Passage provided —
--- START ---
Logistic Regression

Published: May 15, 2016

What’s LR?

Logistic regression uses sigmoid function to estimate the probability of a sample belonging to a certain class, and obtains the unknown parameters by using maximum likelihood estimation. It assumes the data is linearly seperable as linear regression does. For example, a 2D dataset, it can be seperate by a linear decision boundary, which is wX+b=0. If a point makes wx+b>0, then it is more likely belongs to class 1, otherwise, class 0.

Why Sigmoid?

Because the sigmoid function g(z) = 1/(1+e^-z), z = W^Tx+b can perfectly meet the following requirements:

it assures the output ranges from 0 to 1 (probability).
the log odds: $log{P(Y=1|x)\over P(Y=0|x)}$ is equal to w^Tx+b (the decision boundary)

The model can be represented as:

$g(z) = \frac{1}{1+e^{-z}}$
P(Y=1 | x) = g(w^Tx+b)
P(Y=0 | x) = 1 - P(Y=1 | x) = 1 - g(w^Tx+b)
P(Y=y_k | x;w;b) = P(Y=1 | x)^y_k(1 - P(Y= 1| x))^1-y_k

Figure 1. Sigmoid Function & Decision Boundary (Image source: ML Cheatsheet)
--- END ---
Record excerpts —
--- START ---
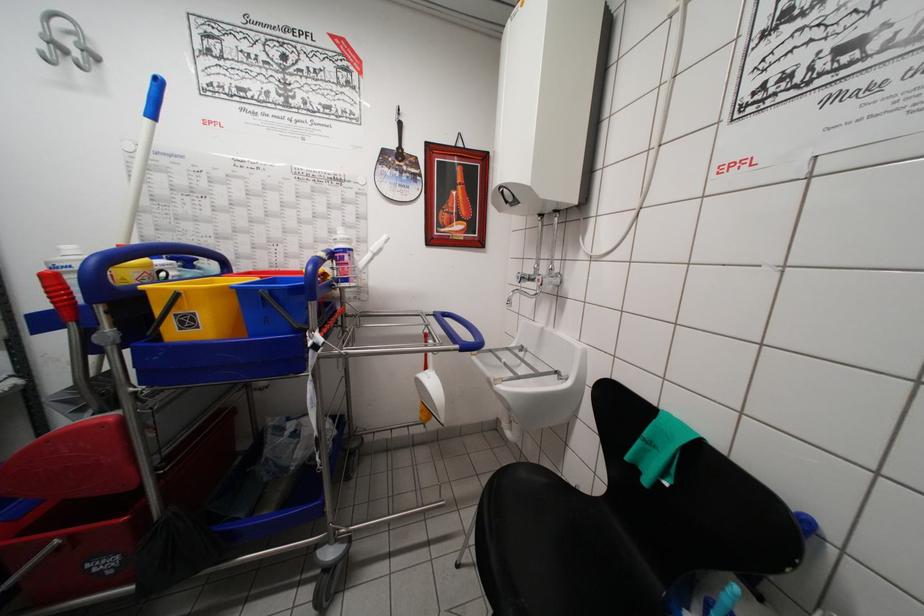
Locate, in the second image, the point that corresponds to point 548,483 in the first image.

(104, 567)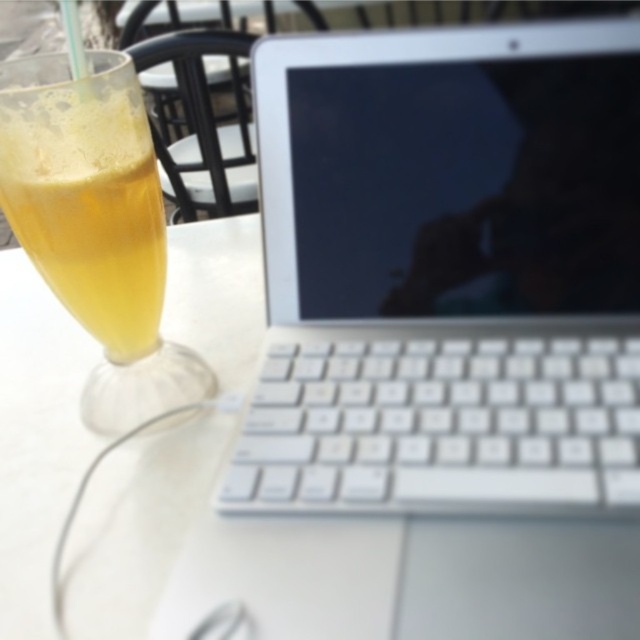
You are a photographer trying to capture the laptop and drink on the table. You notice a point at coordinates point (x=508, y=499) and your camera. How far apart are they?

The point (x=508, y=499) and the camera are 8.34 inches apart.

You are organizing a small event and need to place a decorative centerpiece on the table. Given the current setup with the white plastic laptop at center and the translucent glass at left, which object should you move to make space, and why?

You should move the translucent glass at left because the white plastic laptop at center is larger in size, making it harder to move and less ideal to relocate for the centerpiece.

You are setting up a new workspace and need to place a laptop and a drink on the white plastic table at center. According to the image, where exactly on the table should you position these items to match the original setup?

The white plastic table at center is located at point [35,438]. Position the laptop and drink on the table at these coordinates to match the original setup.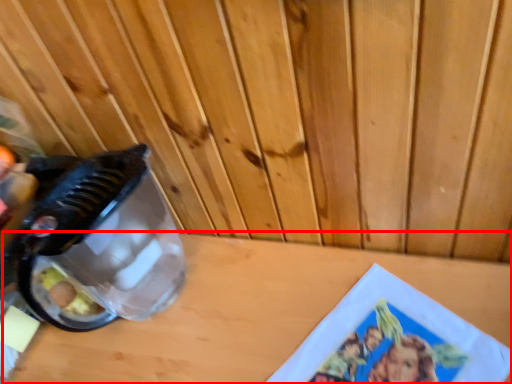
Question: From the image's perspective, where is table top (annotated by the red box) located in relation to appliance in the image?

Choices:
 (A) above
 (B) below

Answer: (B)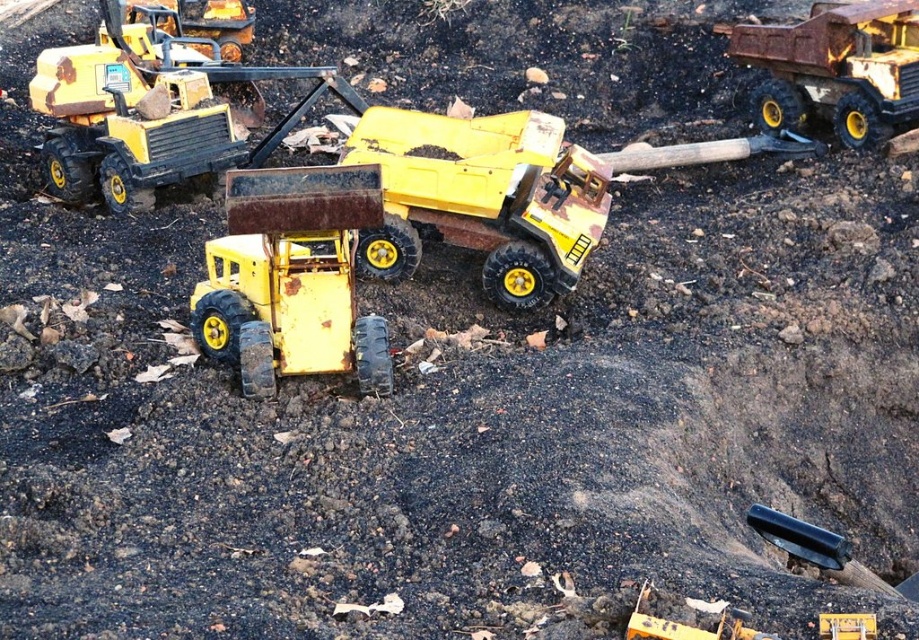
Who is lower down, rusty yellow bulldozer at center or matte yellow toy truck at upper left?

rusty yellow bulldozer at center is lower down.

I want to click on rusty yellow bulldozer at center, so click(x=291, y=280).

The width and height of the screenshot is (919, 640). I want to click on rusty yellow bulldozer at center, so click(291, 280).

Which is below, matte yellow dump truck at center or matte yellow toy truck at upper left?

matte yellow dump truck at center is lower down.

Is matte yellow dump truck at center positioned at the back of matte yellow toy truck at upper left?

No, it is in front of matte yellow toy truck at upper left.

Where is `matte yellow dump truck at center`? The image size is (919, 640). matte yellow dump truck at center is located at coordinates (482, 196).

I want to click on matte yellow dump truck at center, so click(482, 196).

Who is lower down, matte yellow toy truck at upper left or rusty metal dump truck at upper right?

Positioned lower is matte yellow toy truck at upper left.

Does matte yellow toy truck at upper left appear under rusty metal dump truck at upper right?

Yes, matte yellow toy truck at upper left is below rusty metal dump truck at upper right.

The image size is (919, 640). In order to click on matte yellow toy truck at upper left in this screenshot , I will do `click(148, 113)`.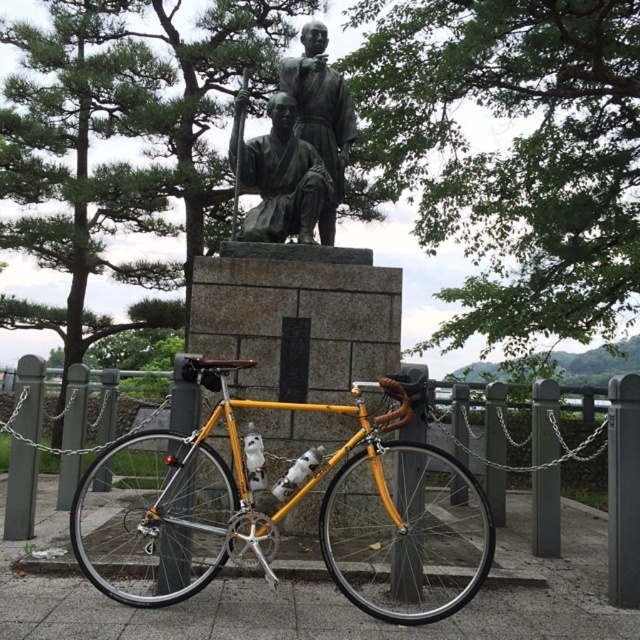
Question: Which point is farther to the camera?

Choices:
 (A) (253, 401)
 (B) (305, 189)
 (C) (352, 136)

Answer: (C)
--- END ---
--- START ---
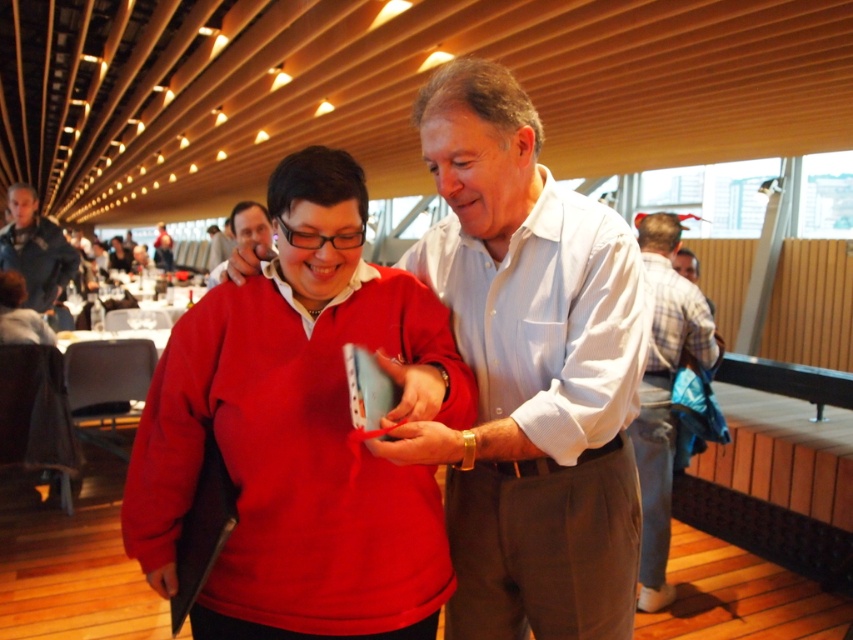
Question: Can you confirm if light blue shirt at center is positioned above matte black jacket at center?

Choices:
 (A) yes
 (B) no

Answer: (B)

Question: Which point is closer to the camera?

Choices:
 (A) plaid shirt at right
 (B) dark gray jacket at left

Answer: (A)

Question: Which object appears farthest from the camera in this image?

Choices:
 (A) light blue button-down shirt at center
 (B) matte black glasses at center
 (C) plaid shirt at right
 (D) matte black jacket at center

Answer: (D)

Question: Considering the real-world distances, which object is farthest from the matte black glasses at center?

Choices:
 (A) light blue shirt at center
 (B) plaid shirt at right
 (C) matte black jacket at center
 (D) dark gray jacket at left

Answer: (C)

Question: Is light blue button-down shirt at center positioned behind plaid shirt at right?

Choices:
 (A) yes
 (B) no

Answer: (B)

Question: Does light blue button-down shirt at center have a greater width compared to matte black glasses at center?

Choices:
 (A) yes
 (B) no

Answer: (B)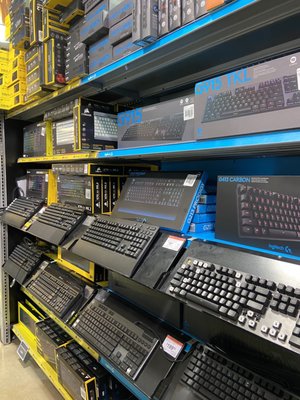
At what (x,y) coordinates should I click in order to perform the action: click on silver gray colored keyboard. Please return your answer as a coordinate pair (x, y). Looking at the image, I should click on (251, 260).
--- END ---
--- START ---
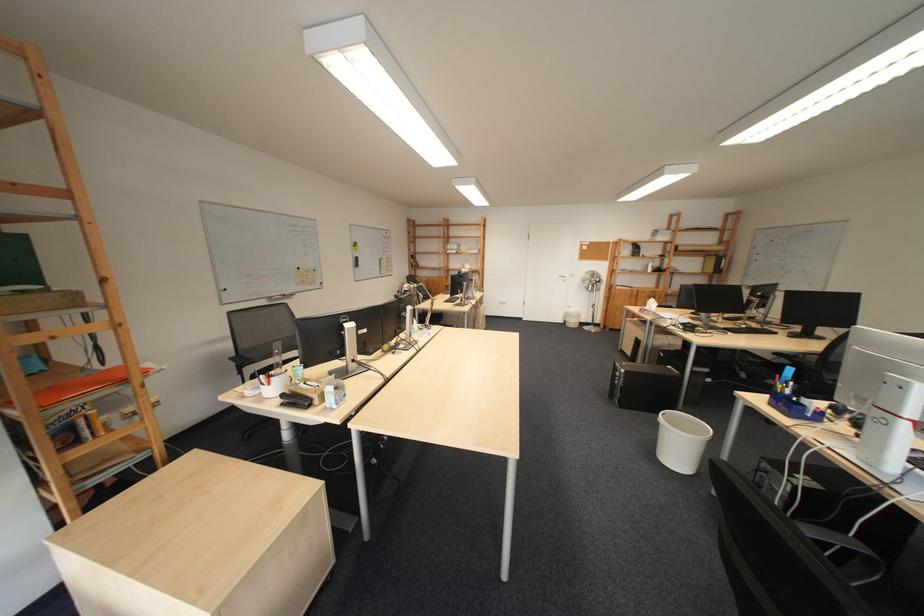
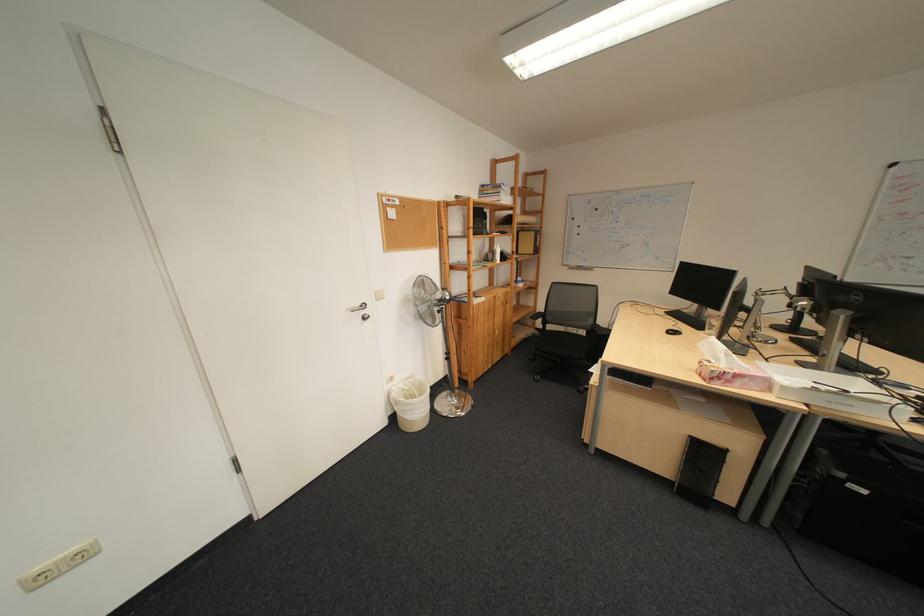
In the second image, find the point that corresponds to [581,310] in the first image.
--- END ---
Tasks to complete —
**A.** From the logistic regression page, extract the part that opens with the words containing "The model can" and closes with "source: ML Cheatsheet)".
**B.** Rewrite the paragraph of the logistic regression page that begins "Logistic regression uses sigmoid function" as a short bulleted list that keeps its main facts.
**C.** Using the logistic regression page, decide whether each statement below agrees with it. Answer yes or no for each, and quote the words that decide it.
(i) The sigmoid function keeps the output between 0 and 1.
(ii) The unknown parameters are found by least squares.
(iii) The image in Figure 1 comes from ML Cheatsheet.

Completed exercise —
**A.**
The model can be represented as:

$g(z) = \frac{1}{1+e^{-z}}$
P(Y=1 | x) = g(w^Tx+b)
P(Y=0 | x) = 1 - P(Y=1 | x) = 1 - g(w^Tx+b)
P(Y=y_k | x;w;b) = P(Y=1 | x)^y_k(1 - P(Y= 1| x))^1-y_k

Figure 1. Sigmoid Function & Decision Boundary (Image source: ML Cheatsheet)

**B.**
- Logistic regression uses the sigmoid function to estimate the probability that a sample belongs to a certain class.
- It obtains the unknown parameters through maximum likelihood estimation.
- Like linear regression, it assumes the data is linearly separable.
- For example, a 2D dataset can be separated by the linear decision boundary wX+b=0.
- A point with wx+b>0 more likely belongs to class 1. Otherwise, it more likely belongs to class 0.

**C.**
(i) Yes: "it assures the output ranges from 0 to 1 (probability)."
(ii) No: "obtains the unknown parameters by using maximum likelihood estimation"
(iii) Yes: "(Image source: ML Cheatsheet)"